Wednesday, May 6, 2009

The Death of Art

It is with a measure of a feeling of futility in which one views what path I had chosen for myself some years ago. It is rather too late for regret, and I know little else about other livelihoods, if not that I have less passion for anything else, despite these following thoughts that call to my attention from the trenches of my brain, coursing through as echoes of echoes; whispered, but nonetheless irritating. I have something like two years ahead of me (one year supposedly, but something came up just recently and it got extended) in this field. No turning back. And I don't think I would if I could, come to think about it.

By profession, we would call ourselves artists. A respected professor of mine said that we no longer had the privilege of calling ourselves that, or rather the opposite of it: we do not have to. We were creators, and it would the highest title we can think of for ourselves. Artists is what your followers will call you, and it would be not to your credit. The very name has been bastardized by having been applied too thinly over too many, unfortunately. You can call anyone artist, anyone can call themselves artists. A true artist is an oxymoron in a time where art is within anyone, if most would have you believe it. This is because art is no longer caused and a cause for beauty, but an expression.


Art is everything, and if everything is everything, it is worthless, and is nothing. My Logic professor would kill me if he can just hear what I have said. I forget his term for this error. But even if the reason is wrong, I hope I did make sense. Most paradoxes and irrationalities appeal in such a manner.


Formally, postmodernism killed art. I heard from a man who was an apologist for Christendom--and an excellent apologist he was, or is, if he still is alive (Raavi Zachariah, I think, is his name)--that postmodernism was like making an edifice with a foundation whose purpose was to crumble, if not to get destroyed by its creator. What it did was to strip art of its being, and see what is left of it. Of course, what would remain is simply the structure of the entirety, sometimes even less. The movie Art School Confidential (albeit quite, hem, forgettable) tried to get this point across in the scene where the protagonist and his class was to do self-portraits. The former made a good representation of his physical self, but he was derided for very odd reasons, in my opinion: that he was too much of a machine for "copying" from reality too much. Enter a classmate, who had but a furious scribble on his papaer, and it was this that garnered lauds from his colleagues, because it exposed the process of the drawing. Yet what is a process if the end could not be seen? Say that you made a man by taking a man and turning him into a kid. Informally, though, it would be freedom that undid art. The freedom that anyone could call a creation art is something one has mixed feelings about. Precisely what one had appreciated in the first place it is it being limited to the few that one found beauty in.
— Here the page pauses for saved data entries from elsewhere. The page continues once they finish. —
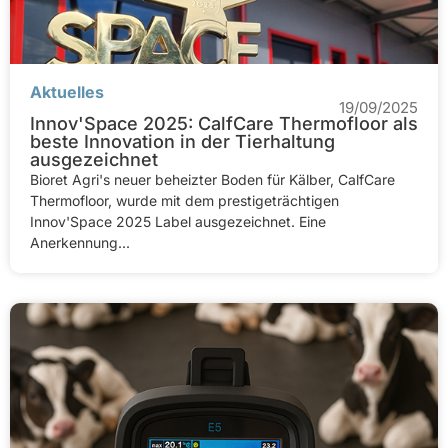
Aktuelles
19/09/2025
Innov'Space 2025: CalfCare Thermofloor als
beste Innovation in der Tierhaltung
ausgezeichnet
Bioret Agri's neuer beheizter Boden für Kälber, CalfCare
Thermofloor, wurde mit dem prestigeträchtigen
Innov'Space 2025 Label ausgezeichnet. Eine
Anerkennung...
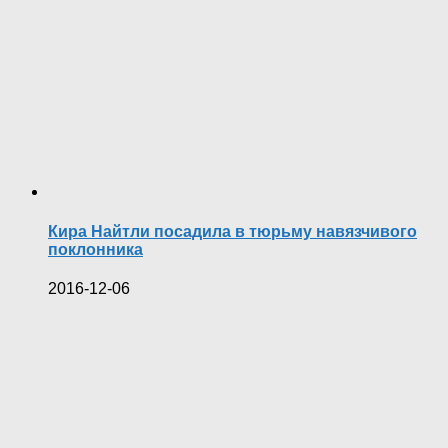
Кира Найтли посадила в тюрьму навязчивого
поклонника
2016-12-06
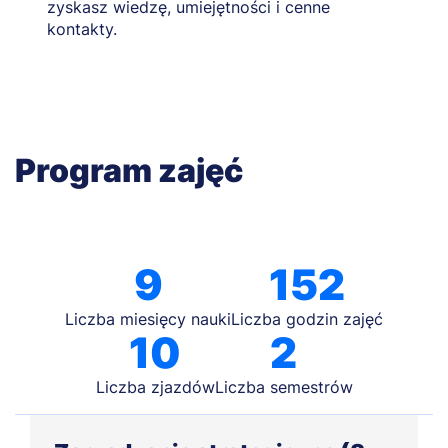
zyskasz wiedzę, umiejętności i cenne
kontakty.
Program zajęć
9
152
Liczba miesięcy nauki
Liczba godzin zajęć
10
2
Liczba zjazdów
Liczba semestrów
But with such a subjective criterion, I guess it was already on the road to its end the moment it was begun.
Another argument takes place starting with the opinion that art was a construction of the elite: their criteria was aesthetics, its credibility found in which was framed and hung in lofty galleries and museums. And as much as I hate the free-for-all of expression, so do I hate this disdainful exclusivity, ESPECIALLY the latter. Despite the desire of some that art ought to remain as pure as it was from the moment it was completed in the hands of its maker, it meant that your being an artist depended on whom you know. The bureaucracy and politics of galleries was made apparent to me when I had ventured to wonder loudly the possibility of applying for a reservation in our college's gallery. The same professor who had pointed out to me the difference of creator and artist was also the one who answered my wondering. Don't, he said. Even if you were good, it seems that you have to appeal to the tastes of the committee first before being allowed. And, knowing where their tastes were inclined, it followed that it was a hopeless venture. Expressing my dismay that I could not, I spoke of how it would be better for me professionally if I had a few exhibitions to my name, and then it occured to me how far I had fallen.
Two arguments. Both going nowhere, as many things in this world does.Fools are we who would call ourselves artists. At some point of writing this entry, I would agree that it is a construct, and that it is too subjective, and thus moribund.
Hereon, one's dreams of being acknowledged by my peers and the disciples of this field in the morrow is safely stored, sealed with a sigh and a shrug. It doesn't matter anymore. I will continue what I have started, wherever it would lead me, with my knight errant in shabby armour beside me. He is in this field too. He believes in beauty still, as the old masters did. I would not call him artist. He is far worth more than that jaded title. He is an illustrator. It is what he does, illustrate. And that is praise enough, to have skill to enliven stories told by the paper and the tongue. We dream of making pictures and tales for little children that would not really follow what has been said of their capacity to understand beauty (if anything, they are an underrated audience). If the children perceive it to be wonderful, then I would believe them, more than what the older ones could say of beauty, for they have not been tainted by this selfish world, and would be rightfully content of thinking ourselves in the company of masters.